### WHAT YOU NEED TO DO
Where does the word "yang" show up in the data? Please find each such line and copy it.

### DATA FOR ANALYSIS
★ ★ ★ ★
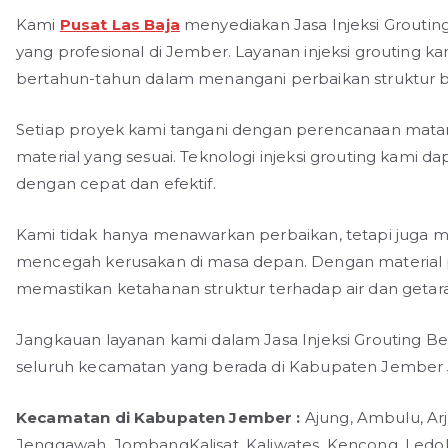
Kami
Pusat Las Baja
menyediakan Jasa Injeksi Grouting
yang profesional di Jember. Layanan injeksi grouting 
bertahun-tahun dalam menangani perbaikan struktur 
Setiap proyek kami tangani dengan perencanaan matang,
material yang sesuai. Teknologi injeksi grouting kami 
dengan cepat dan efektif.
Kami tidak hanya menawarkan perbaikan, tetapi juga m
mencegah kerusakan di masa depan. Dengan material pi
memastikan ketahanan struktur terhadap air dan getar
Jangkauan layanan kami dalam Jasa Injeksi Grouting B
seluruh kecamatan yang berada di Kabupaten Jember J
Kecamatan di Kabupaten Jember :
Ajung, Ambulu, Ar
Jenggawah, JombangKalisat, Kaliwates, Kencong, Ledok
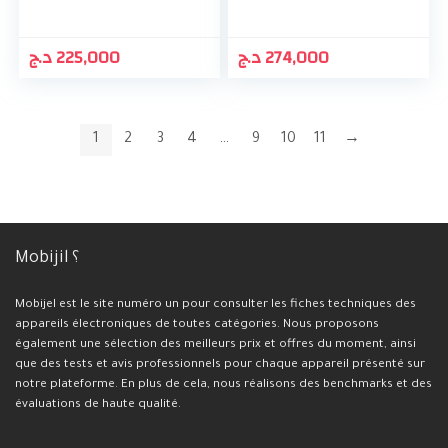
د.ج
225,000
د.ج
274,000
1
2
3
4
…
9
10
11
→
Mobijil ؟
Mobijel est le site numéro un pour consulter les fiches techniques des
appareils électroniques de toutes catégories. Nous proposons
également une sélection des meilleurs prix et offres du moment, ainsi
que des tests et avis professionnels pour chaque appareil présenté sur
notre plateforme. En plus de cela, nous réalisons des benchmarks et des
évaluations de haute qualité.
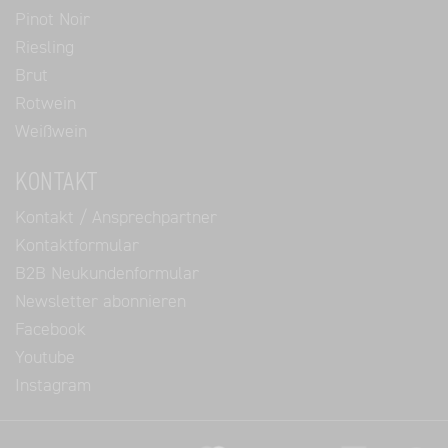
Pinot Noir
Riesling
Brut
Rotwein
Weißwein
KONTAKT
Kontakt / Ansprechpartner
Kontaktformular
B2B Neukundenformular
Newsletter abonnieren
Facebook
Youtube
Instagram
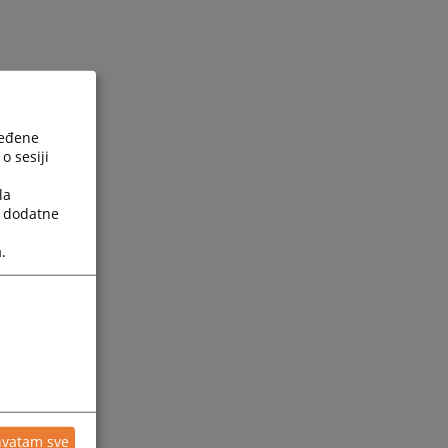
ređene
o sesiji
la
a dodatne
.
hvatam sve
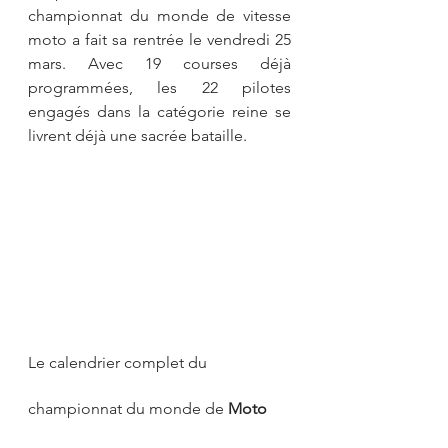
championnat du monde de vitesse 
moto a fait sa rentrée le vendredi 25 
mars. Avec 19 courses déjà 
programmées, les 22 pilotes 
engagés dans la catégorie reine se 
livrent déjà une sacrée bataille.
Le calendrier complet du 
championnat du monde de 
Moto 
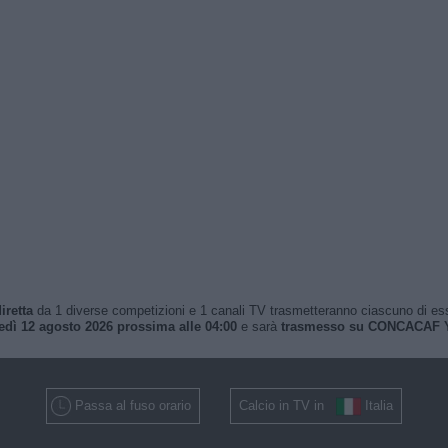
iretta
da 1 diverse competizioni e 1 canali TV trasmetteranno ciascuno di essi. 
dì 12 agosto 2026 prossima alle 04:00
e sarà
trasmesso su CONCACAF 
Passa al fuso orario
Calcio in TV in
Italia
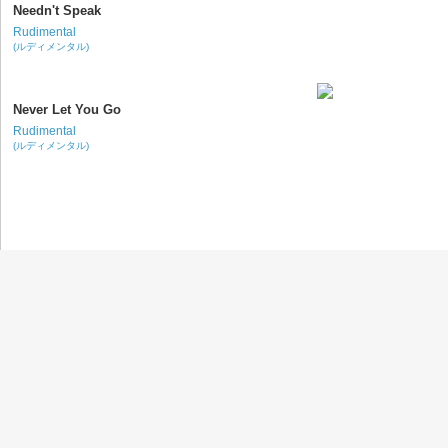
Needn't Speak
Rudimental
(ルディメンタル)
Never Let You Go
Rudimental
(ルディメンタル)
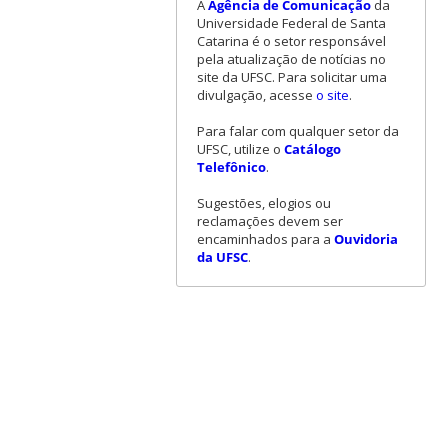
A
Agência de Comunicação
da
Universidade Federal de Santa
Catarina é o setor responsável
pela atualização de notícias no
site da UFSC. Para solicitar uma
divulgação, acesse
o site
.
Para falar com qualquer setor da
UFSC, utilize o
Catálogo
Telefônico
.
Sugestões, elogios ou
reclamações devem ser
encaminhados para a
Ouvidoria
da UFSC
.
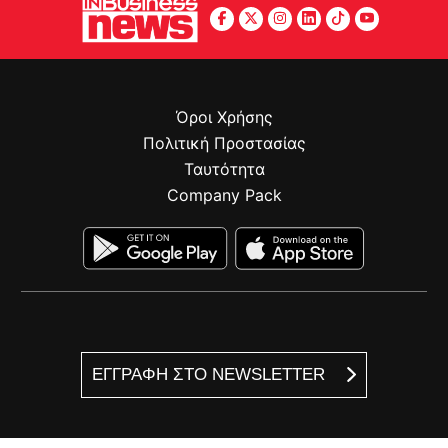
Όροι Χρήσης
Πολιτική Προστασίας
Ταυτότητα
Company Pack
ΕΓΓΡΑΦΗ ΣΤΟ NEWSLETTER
★ ★ ★ ★
### SOLUTION FOR THIS TASK
yang profesional di Jember. Layanan injeksi grouting 
material yang sesuai. Teknologi injeksi grouting kami 
seluruh kecamatan yang berada di Kabupaten Jember J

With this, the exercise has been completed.